Text
Analisis pengaruh pola penimbunan batubara terhadap potensi terjadinya Swabakar di Temporary Stockpile Pit 1a Banko Barat PT. Bukit Asam (Persero), Tbk Tanjung Enim Sumatera Selatan
PT. Bukit Asam (Persero) Tbk adalah Badan Usaha Milik Negara (BUMN) yang bergerak dalam industri pertambangan batubara. Batubara yang dihasilkan dikirim sebagai pasokan bahan bakar untuk Pembangkit Listrik Tenaga Uap (PLTU) Suralaya, Banten dan sebagai bahan baku di beberapa pabrik semen. Dalam pelaksanaan kegiatannya, batubara yang akan dikirim menuju konsumen biasanya akan ditempatkan pada suatu stockpile maupun temporary stockpile. Terkadang penumpukan batubara pada temporary stockpile maupun stockpile terjadi dalam jangka waktu yang cukup lama sehingga akan menyebakan batubara terbakar dengan sendirinya atau yang dikenal dengan swabakar (spontaneous combustion). Swabakar (spontaneous combustion) terjadinya karena adanya reaksi antara panas, oksigen dan parameter kualitas batubara itu sendiri. Namun beberapa kegiatan teknis penimbunan seperti, tinggi timbunan, kondisi tempat penimbunan, lamanya penimbunan, geometri stockpile ataupun temporary stockpile dan pola penimbunan yang diterapkan dapat pula menjadi penyebab terjadinya swabakar. Pada penelitian ini, penulis akan membahas mengenai adakah hubungan antara pola penimbunan terhadap potensi terjadinya swabakar, sehingga nantinya akan diketahui dari pola penimbunan yang diterapkan oleh perusahaan mana yang paling berpotensi untuk terjadinya swabakar. Dalam hal ini pola penimbunan yang diterapkan oleh perusahaan tempat penelitian adalah pola penimbunan chevcon dan chevron. Sedangkan jenis batubara yang menjadi objek penelitian adalah batubara TE 5900 HS.

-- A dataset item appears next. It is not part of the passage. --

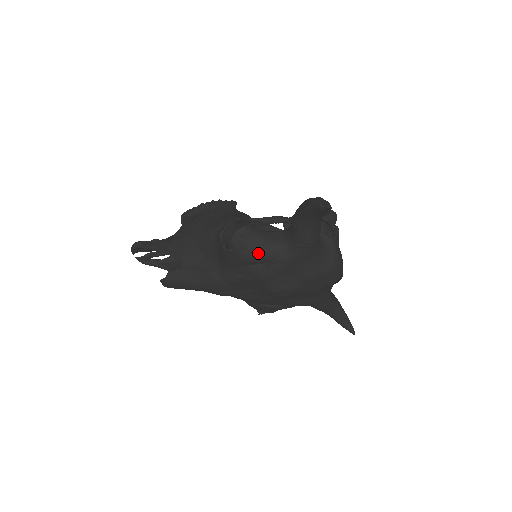
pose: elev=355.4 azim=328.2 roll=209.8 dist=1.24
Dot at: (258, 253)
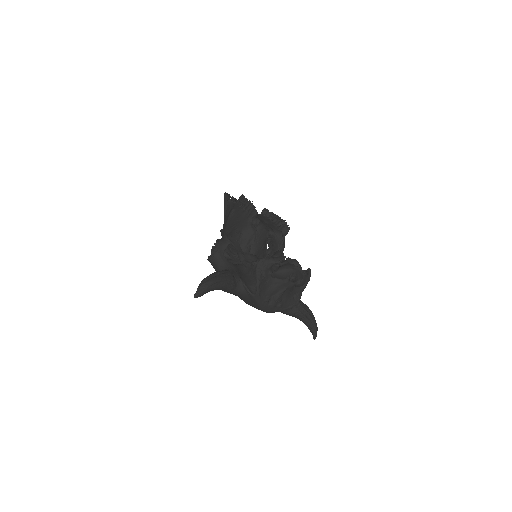
Dot at: (216, 271)
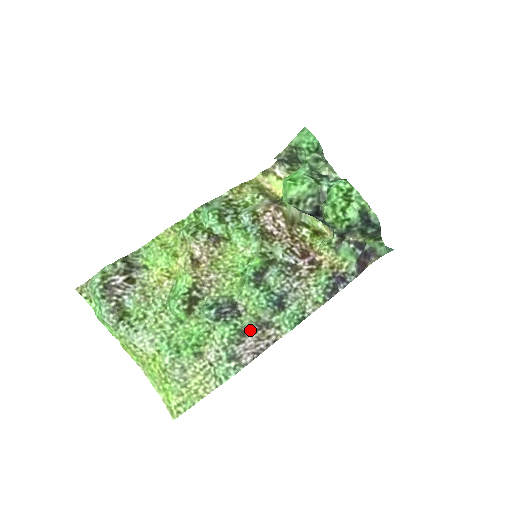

Untuk mengetahui pola penimbunan mana yang paling berpotensi mengakibatkan terjadinya swabakar maka dilakukan pengukuran temperatur timbunan batubara secara berkala dengan titik pemantaun pada stockpile yang telah ditetapkan sebelumnya. Pengukuran dilakukan selama hampir satu bulan. Hasil pengukuran
dicatat dan kemudian akan dihitung laju kenaikan temperatur timbunan perhari untuk setiap pola penimbunan. Setelah dilakukan pengolahan data maka akan diketahui pola penimbunan mana yang mempunyai laju kenaikan temperatur yang paling tinggi dibandingkan dengan pola penimbunan lainnya. Sehingga dapat dikatakan bahwa pola penimbunan yang mempunyai laju kenaikan temperatur paling tinggi lebih berpotensi untuk menyebabkan terjadinya swabakar apabila diterapkan.
Hasil pengamatan menunjukkan pada pola penimbunan Chevcon gejala swabakar sering terjadi bila dibandingkan dengan pola penimbunan Chevron. Pola penimbunan chevcon mempunyai temperatur timbunan rata-rata mencapai
45,31oC dan temperatur timbunan tertinggi mencapai 68,20oC . Angka ini lebih kecil bila dibandingkan dengan temperatur rata-rata timbunan pada pola penimbunan chevron yaitu 40,66oC dan temperatur tertinggi timbunan batubara hanya mencapai 42,74oC. Bahkan pada pola penimbunan Chevcon terjadi swabakar dengan temperatur mencapai 538oC pada hari ke-22 pengamatan. Berbeda dengan pola penimbunan chevron yang selama pengamatan tidak terjadi gejala swabakar. Oleh karena itu pola penimbunan chevron lebih baik diterapkan daripada pola penimbunan chevcon untuk mengurangi terjadinya gejala swabakar pada timbunan batubara yang akan ditimbun dalam jangka waktu yang cukup lama.